9.ª Como bem se apontou no voto de vencido, “A dificuldade que o estabelecimento de duas residências apresenta ao nível das deslocações e das questões de logística bem como as dificuldades decorrentes da falta de acordo de um dos progenitores foram pelo legislador ponderadas e a solução legal reflete uma opção clara por atribuir maior peso à ponderação de outras preocupações e valores como sejam os da criação de vínculos afetivos com ambos os progenitores, de exposição dos menores em crescimento à riqueza e complexidade que diferentes formas de viver e educar lhe podem aportar e de igualdade entre progenitores.”
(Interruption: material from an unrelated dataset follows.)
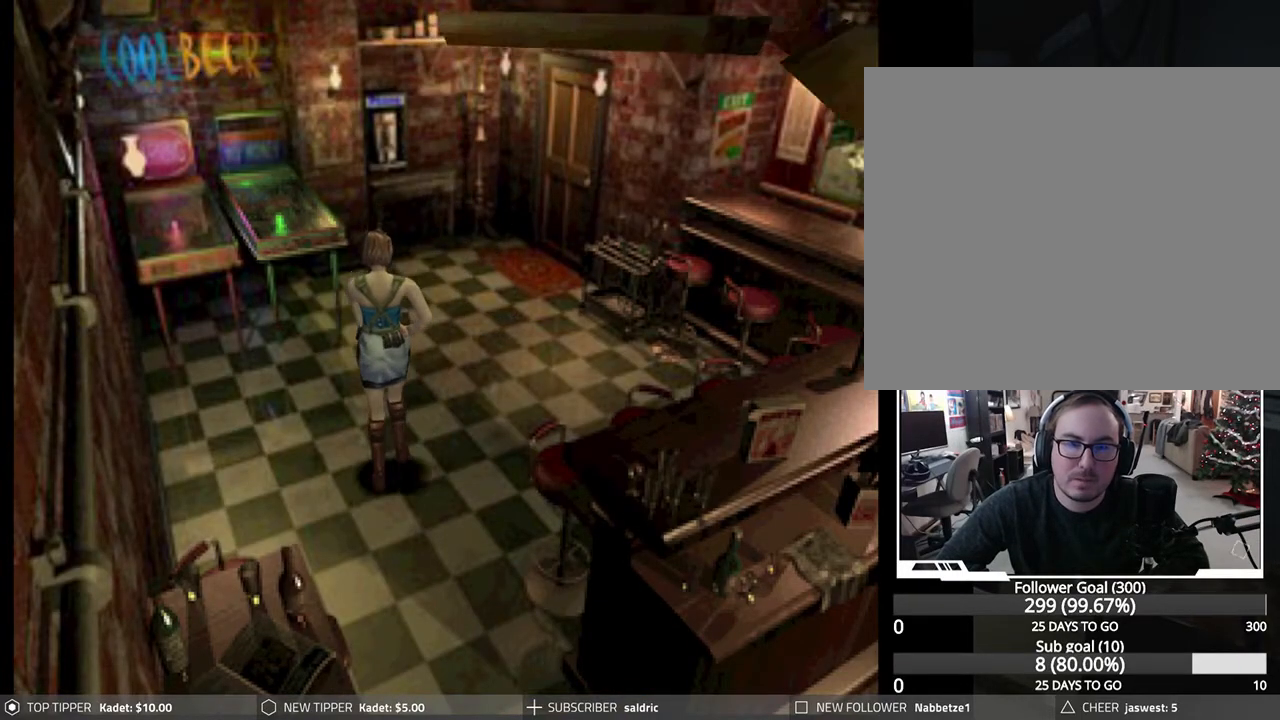
{"buttons": ["DPAD_DOWN"], "left_stick": "center", "events": []}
10.ª É inequívoco que, ao decidir manter a residência com a mãe e alargando os convívios do pai em apenas mais dois dias de quinze em quinze dias, o Tribunal a quo continua a violar o superior interesse dos menores.

11.ª Isto porque, no caso dos autos, em que não se verificam quaisquer incapacidades educativas por parte dos progenitores, em que estes mantêm com os menores uma ligação de afeto, a fixação de uma guarda partilhada com alternância da residência dos menores justifica-se atendendo a que: i) as responsabilidades parentais são exercidas no interesse dos menores; ii) o objetivo final é obter o contacto, tão próximo quanto possível, dos menores com os seus progenitores, de modo a que os menores possam usufruir em pleno, e em termos paritários, do afeto, apoio e segurança que cada um deles lhe proporcionará.

12.ª Pelo que, a observância do superior interesse da CC e do DD implica decisão diferente da que consta do acórdão proferido pelo Tribunal da Relação do Porto, devendo, por isso, ser fixada a guarda partilhada com residência alternada.

Sem prescindir,

13.ª Mesmo que se entendesse ser adequado o alargamento do regime de visitas à CC, considerando a sua expressa vontade, sempre se concluiria que, não colide, com o critério do Superior Interesse da CC e do DD a alteração do regime da CC no sentido de alargar o período de visitas ao progenitor e aplicar o regime de guarda partilhada com residência alternada a favor do DD.

14.ª Aliás, por um lado, sempre se consideraria mitigado o período de afastamento dos irmãos pelo regime de convívios já fixado no acórdão recorrido (de 5.ª a 2.ª de 15 em 15 dias e jantar às 5.ªs) e, por outro, a adoção de regimes diferentes seria largamente compensado pela evidente vantagem de se manter os menores à guarda do progenitor com quem tem mais forte ligação e de quem mais necessita nesta fase da sua vida.

15.ª Entende, por isso, o Recorrente que qualquer uma das duas soluções acima referidas [(i) guarda partilhada com residência alternada da CC e do DD ou ii) guarda partilhada com residência alternada do DD e guarda conjunta, residência com a mãe e alargamento de visitas da CC ao pai] salvaguarda o superior interesse da CC e do DD.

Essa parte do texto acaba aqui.